Jewish vigil for `Iran 13′ underscores rift in tactics Several thousand American Jews let loose another full-throat cry for justice this week as the trial of 13 Iranian Jews accused of spying for Israel nears an end.
Wednesday’s midday prayer vigil in New York — once again just a stone’s throw from the Iranian mission to the United Nations — drew the largest turnout of supporters to date, with 2,000 or more crowded onto the street corner.
The vigil came as a Jewish leader in Iran revealed this week that several Jewish-owned businesses had recently been attacked, including one that had been torched in Tehran, the Iranian capital.
The New York gathering likely would have been much larger had it not been “sabotaged” by top Jewish community leaders, charged a co-sponsor of the public vigil, Rabbi Avi Weiss, president of the Coalition for Jewish Concerns-AMCHA.
The vigil had been advertised in The New York Times and on two local radio stations.
But Weiss’ event appears to have clashed with last-ditch, behind-the scenes Jewish lobbying efforts to spare the Jews the death penalty or long prison sentences.
The rift illustrates the divergent strategies for how best to pressure Iran: robust street action or the “quiet diplomacy” advocated by the Conference of Presidents of Major American Jewish Organizations.
Weiss, of Riverdale, N.Y., points to the impact of massive rallies in the 1980s on behalf of Soviet Jewry and how it encouraged people like Natan Sharansky, the former Soviet Jewish dissident who now serves as Israel’s interior minister.
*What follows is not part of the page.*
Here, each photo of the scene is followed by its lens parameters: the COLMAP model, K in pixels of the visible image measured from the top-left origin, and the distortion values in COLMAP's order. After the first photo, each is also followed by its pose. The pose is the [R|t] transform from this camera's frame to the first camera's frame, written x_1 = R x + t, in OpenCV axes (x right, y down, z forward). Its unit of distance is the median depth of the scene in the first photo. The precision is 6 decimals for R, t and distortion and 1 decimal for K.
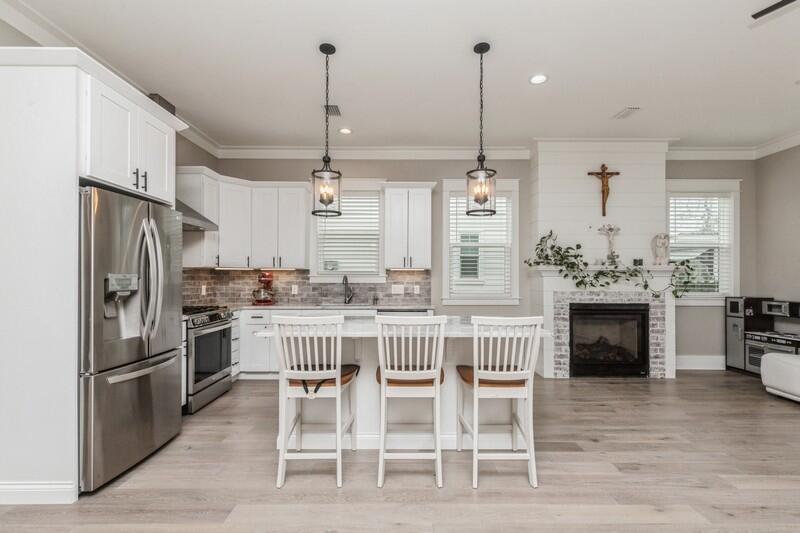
lens RADIAL K [[360.4, 0, 402.7], [0, 360.4, 279.0], [0, 0, 1]] dist [0.002940, 0.000236]
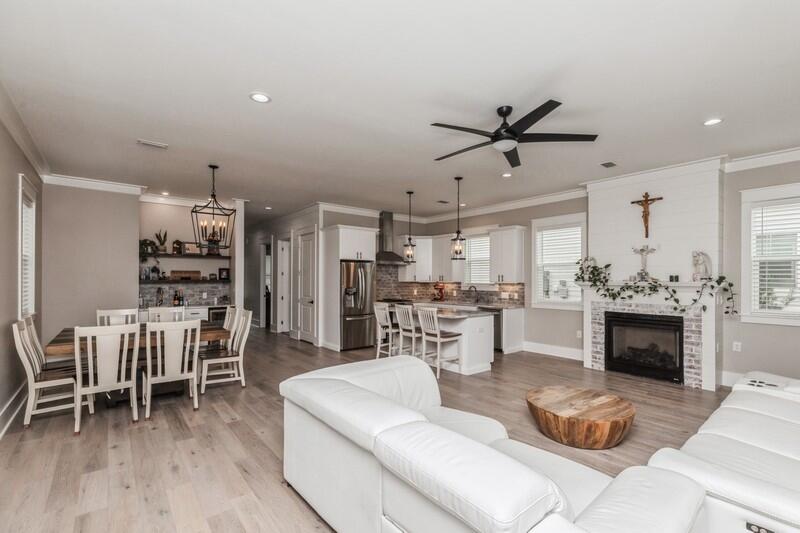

“If prisoners sense they are not alone, they gain a certain amount of strength. We want the Iranian Jews to know their suffering is our suffering,” said Weiss, noting that Sharansky had voiced his support for the vigil.
“I am incredulous that 16 months after these imprisonments, we have not been able to put 100,000 people out on the streets of New York,” said Weiss, who prior to Wednesday’s gathering met with an Iranian diplomat at the U.N. mission.
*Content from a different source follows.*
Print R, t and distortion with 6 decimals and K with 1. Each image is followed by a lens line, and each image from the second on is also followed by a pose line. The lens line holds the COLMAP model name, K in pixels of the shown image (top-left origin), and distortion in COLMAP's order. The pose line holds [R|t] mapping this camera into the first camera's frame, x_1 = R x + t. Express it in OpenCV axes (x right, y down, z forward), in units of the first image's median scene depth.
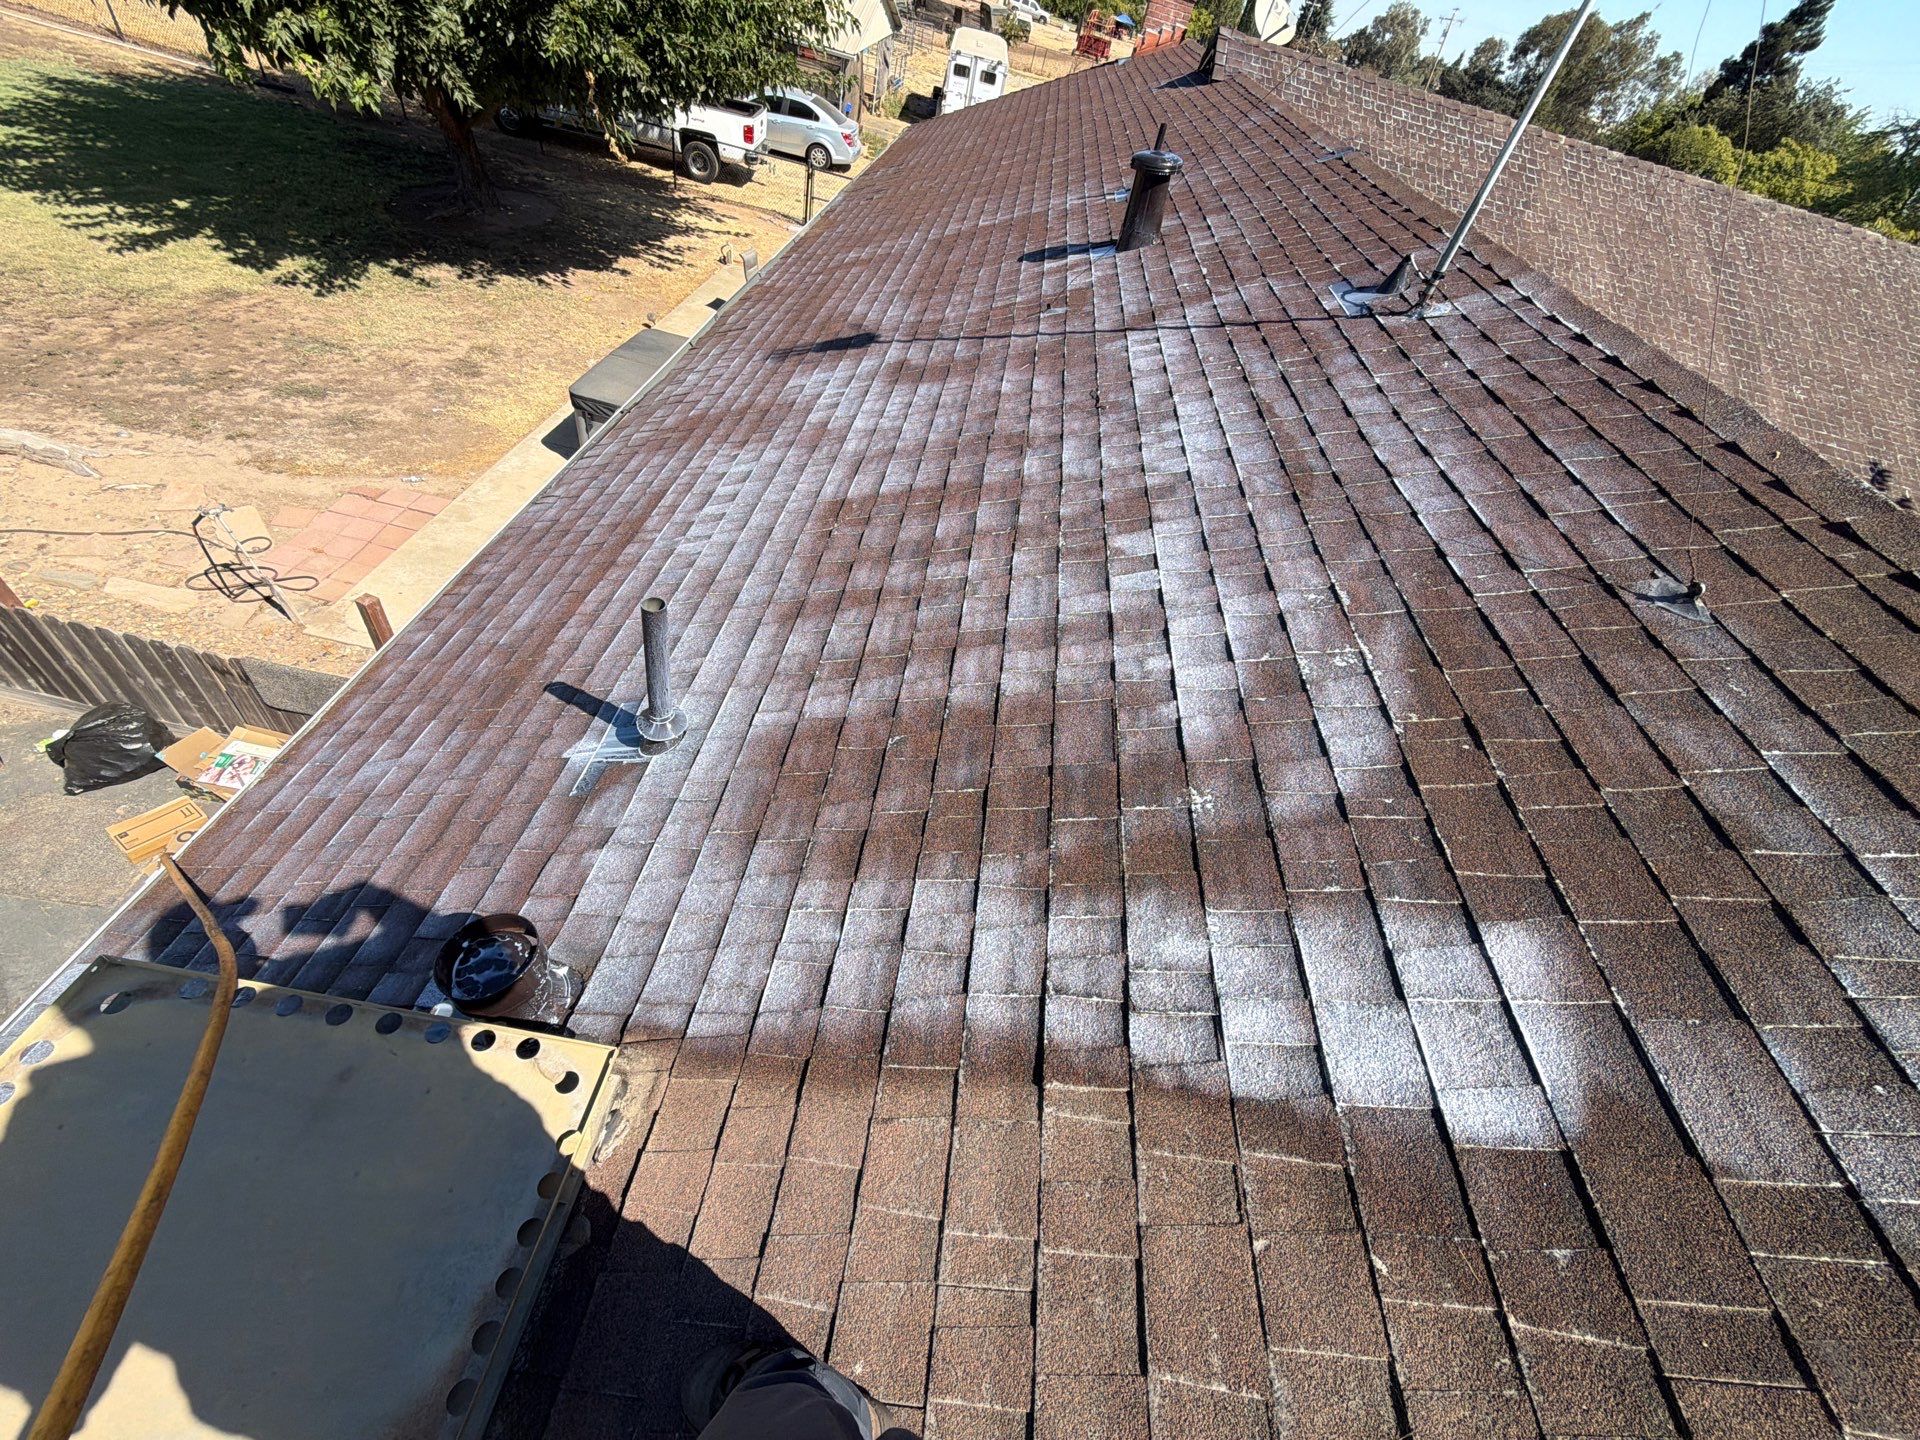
lens RADIAL K [[777.9, 0, 960.0], [0, 777.9, 720.0], [0, 0, 1]] dist [-0.002081, 0.000515]
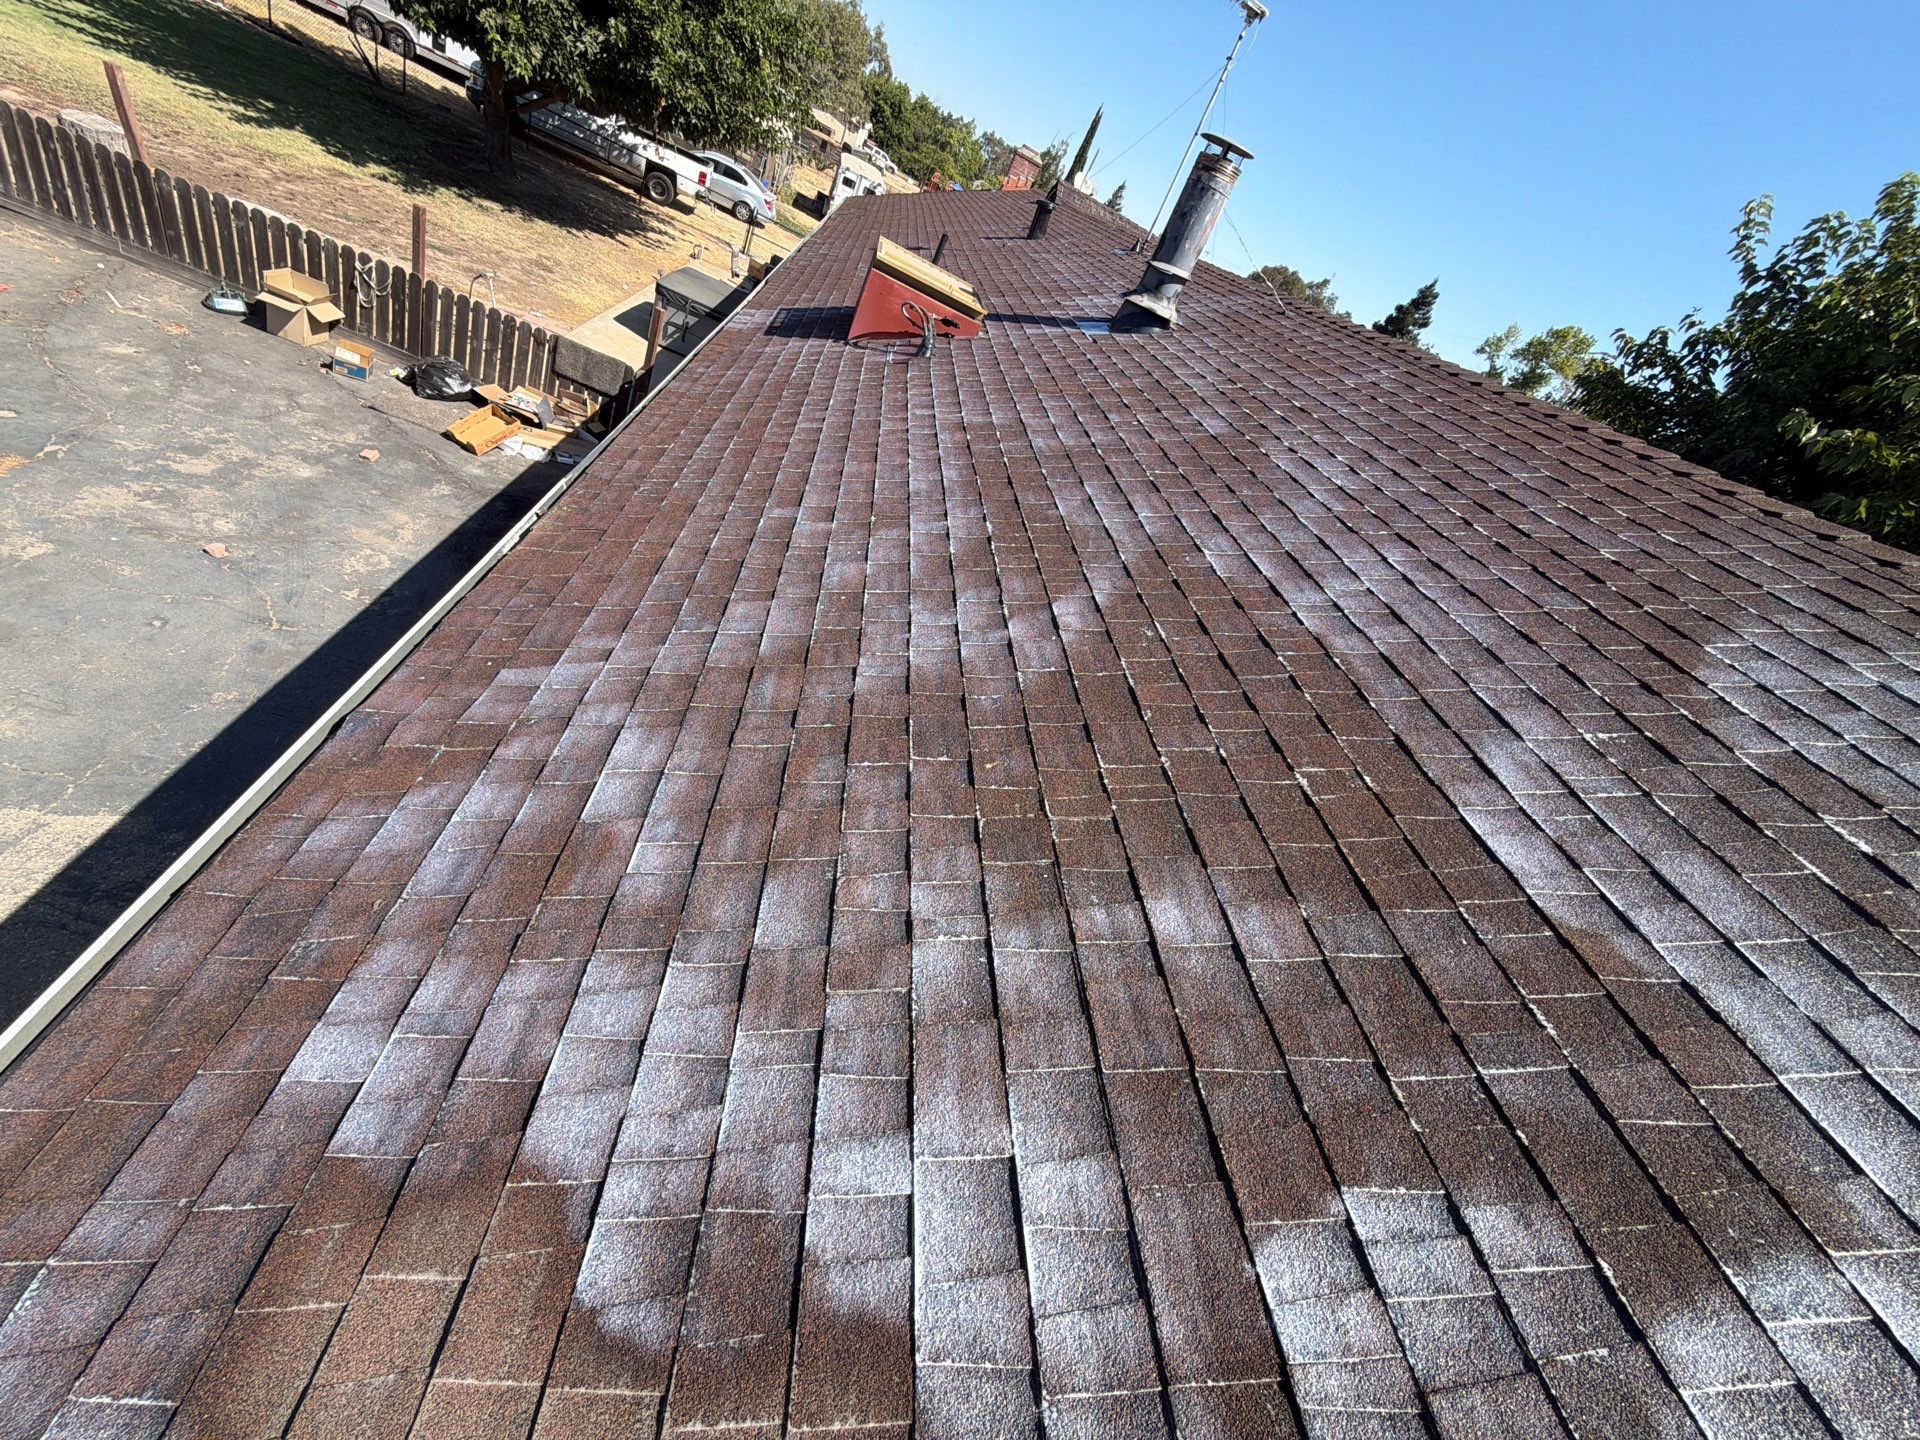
lens RADIAL K [[777.9, 0, 960.0], [0, 777.9, 720.0], [0, 0, 1]] dist [-0.002081, 0.000515]
pose [[0.964255, 0.075931, 0.253862, -0.110402], [-0.044072, 0.990676, -0.128912, 0.261299], [-0.261284, 0.113116, 0.958611, -0.226650]]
Rabbi Abraham Cooper, the associate dean of the Simon Wiesenthal Center, co- sponsor of the vigil, joined Weiss. Cooper said he told the Iranian diplomat that American Jewish leaders will continue to be vigilant regarding the treatment of Iran’s Jewish minority.
“We want Iran’s Jewish community taken off the radar screen” of the Iranian government, he said. “We do not want to make the treatment of Jews a long-term thorn in the side of bilateral relations between America and Iran.
Before the vigil, though, Malcolm Hoenlein, executive vice chairman of the Presidents Conference, said that the planned vigil would work against his group’s efforts.
Several at the vigil alleged that Hoenlein had discouraged numerous organizations from participating.
Hoenlein, whose group had sponsored a previous vigil, denied the charge.
“We took a position on what we would do; each organization takes its own decisions,” he said.
Hoenlein said that what was originally planned as an anti-Iran demonstration was, under pressure, scaled down into another vigil. Several previous vigils at the same site, as well as one in Los Angeles, where many Iranian Jews live, have taken place in recent weeks.
“In the past, when Iran has perceived an escalation of activities, they’ve retaliated,” Hoenlein said. “During such a sensitive week, there’s a question of how this will be perceived.”
The situation is indeed sensitive. In addition to the latest reports of attacks on Jews, there have also been reports of harassment of Jews in the workplace and against Jewish schoolchildren. This was the first report of violence.
Iran has responded to requests for protection by assigning security forces to synagogues and other Jewish institutions, Hoenlein said.
In court in Shiraz, meanwhile, six of the accused Jews reportedly met face-to- face Wednesday for the first time since their imprisonment 15 months ago.
One of the men, Faramarz Kashi, one of eight who had earlier “confessed” to spying and had implicated his brother, reportedly admitted he had lied when he confessed, Hoenlein said.
The hearings are slated to continue Monday, with a verdict now expected perhaps in early June, he said.
Until then and after, expect Jewish advocates for the 13 to continue to disagree on tactics.
“No one in this situation can claim that their strategy is 100 percent effective,” said George Haroonian, coordinator of the Los Angeles-based Council of Iranian American Jewish Organizations.
Haroonian, 47, left Iran 30 years ago. Four years ago, a first cousin of his father’s was accused of espionage and executed in Tehran.
“I definitely think the two approaches complement each other,” Haroonian said.
“Of course you need the diplomacy, but with a public outcry, you are trying to impress the governments and the public — both the American and Iranian – – about what’s at stake.”
“Contrary to what many believe, I do not agree that the Iranian government is unresponsive to what the West thinks about it,” he said. “And with the new technology, news travels fast.
“We have to rely on righteous, courageous people in Iran, who have a sense of justice, to protect our brothers there.”